PRIGIONIERI DI SAINT MORITZ

Anche i disagi legati al maltempo hanno reso difficile - secondo alcuni esponenti politici - la partecipazione dei deputati al dibattito sull’amnistia. Colpa insomma d’uno tsunami del quale la totalità degli italiani, a dire il vero, non s’è accorta. Colpa inoltre - Castagnetti dixit - della mancanza d’un voto alla fine della discussione. Bobo Craxi ha affermato che «ora non c’è clima» e bisognerà aspettare la prossima legislatura. Tra tante dichiarazioni devo dire che preferisco per l’occasione quella ruspante ma chiara del ministro Castelli. «Invito chi ha firmato per il dibattito sull’amnistia e oggi non si è presentato in aula a vergognarsi profondamente».
Parole sacrosante, anche se costa una qualche fatica dirsi d’accordo con il Guardasigilli padano. È scandaloso che oltre la metà degli onorevoli invocanti la discussione di Montecitorio sia rimasta altrove: causa - immagino - i rituali inderogabili impegni sciistici. È forse ancora più scandaloso che l’opposizione, di fronte allo squallore di quei banchi deserti, abbia escogitato un alibi prendendosela con Castelli, perché non c’era. Ma gli zelatori della seduta erano loro, non Castelli. E il governo era rappresentato da due ministri e quattro sottosegretari. Insomma, come diceva Vittorio Emanuele Orlando nel suo francese approssimativo, «Écoute qui parle».

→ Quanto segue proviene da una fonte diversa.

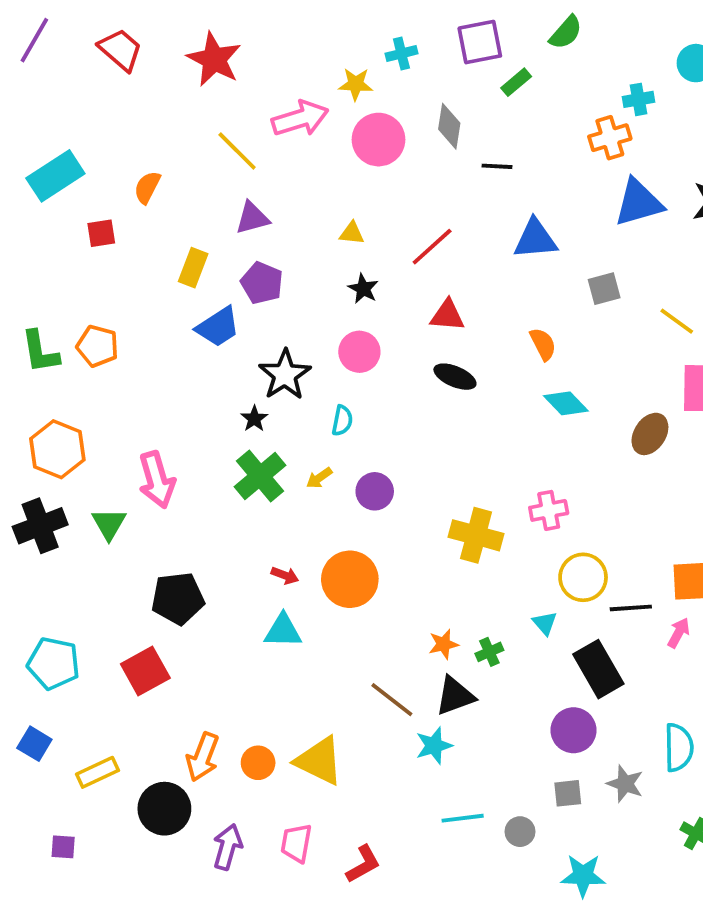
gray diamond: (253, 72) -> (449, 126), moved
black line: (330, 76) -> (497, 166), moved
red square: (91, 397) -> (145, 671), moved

Nella parata di chiacchiere cui la televisione ha voluto dare ampia e immeritata risonanza è stata una volta di più dimostrata la straordinaria capacità del condottiero Marco Pannella nel proporre problemi, lasciando poi all’intendenza il compito di risolverli. Ma l’intendenza non segue. Ci vanno ripetendo in tanti che la seduta straordinaria della Camera non è servita a nulla, che mancano i tempi tecnici per varare un provvedimento di clemenza prima che il Parlamento chiuda i suoi lavori, che manca inoltre un’idea condivisa di cosa fare: perché il centrodestra non è concorde, perché i Ds vogliono l’indulto e non l’amnistia, perché Pecoraro Scanio vuole un quorum più basso. «Messa in scena propagandistica», tuona Antonio Di Pietro. Posso confessare che do ragione anche a lui?

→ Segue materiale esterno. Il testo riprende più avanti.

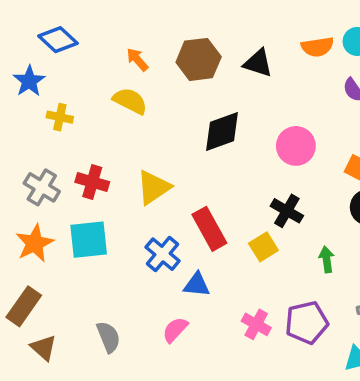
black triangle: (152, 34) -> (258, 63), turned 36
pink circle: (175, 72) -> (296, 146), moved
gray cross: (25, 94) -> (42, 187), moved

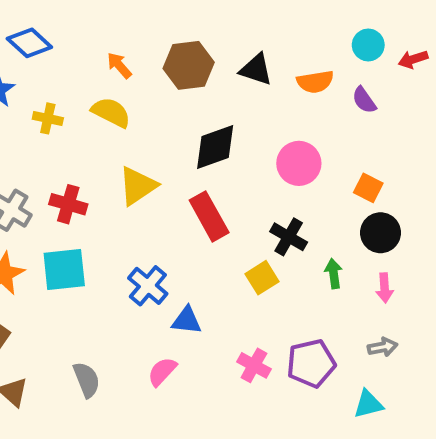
orange semicircle: (317, 47) -> (315, 82), moved
yellow cross: (60, 117) -> (48, 118), moved
yellow triangle: (154, 187) -> (138, 186), moved
red rectangle: (209, 229) -> (209, 216), moved
green arrow: (327, 259) -> (334, 274), moved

Sul Corriere della Sera di ieri Pierluigi Battista aveva scritto che a Montecitorio sarebbe stata in giuoco «la credibilità di un’istituzione». Guai se gli onorevoli avessero disertato. Posta questa premessa, la conclusione è che per la Camera di credibilità ne resta poca. Ma la sinistra ha perso completamente la faccia: aveva lanciato commosse esortazioni per misure di clemenza urgenti, aveva fatto la parte del leone nello schieramento dei 205 deputati la cui firma era stata posta in calce alla richiesta di convocazione della Camera, s’era scagliata contro la sordità della componente reazionaria del centrodestra agli appelli umanitari. Dopodiché, al dunque, il battaglione dei progressisti misericordiosi s’è ridotto a un plotone, Cortina ha prevalso su Regina Coeli e Saint Moritz su San Vittore. Ma allora ha ragione Tonino da Montenero di Bisaccia, era tutto fumo negli occhi, meschinella pubblicità elettorale e chissenefrega dei detenuti.

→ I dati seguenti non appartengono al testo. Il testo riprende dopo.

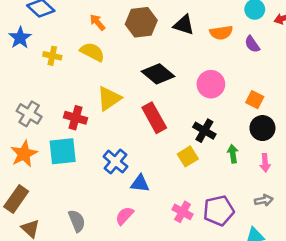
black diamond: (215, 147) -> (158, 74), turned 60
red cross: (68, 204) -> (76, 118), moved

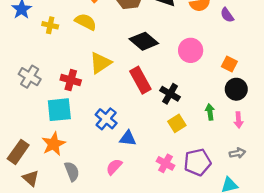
black cross: (204, 131) -> (170, 94), moved
orange star: (24, 154) -> (54, 144), moved
yellow square: (188, 156) -> (177, 123), moved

I quali sono adesso in fermento, e lo si capisce: illusi da anticipazioni che nessuno sa se, come e quando potranno essere esaudite. E qui devo di nuovo solidarizzare con Castelli: «I detenuti non hanno bisogno di politici cinici, demagoghi, pifferai magici, falsi profeti.

Meglio una parola certa, anche se negativa, che false speranze». Una brutta pagina politica - e una brutta pagina morale - quella che è stata scritta ieri a Montecitorio. Oltretutto all’insegna del Natale, il che la peggiora.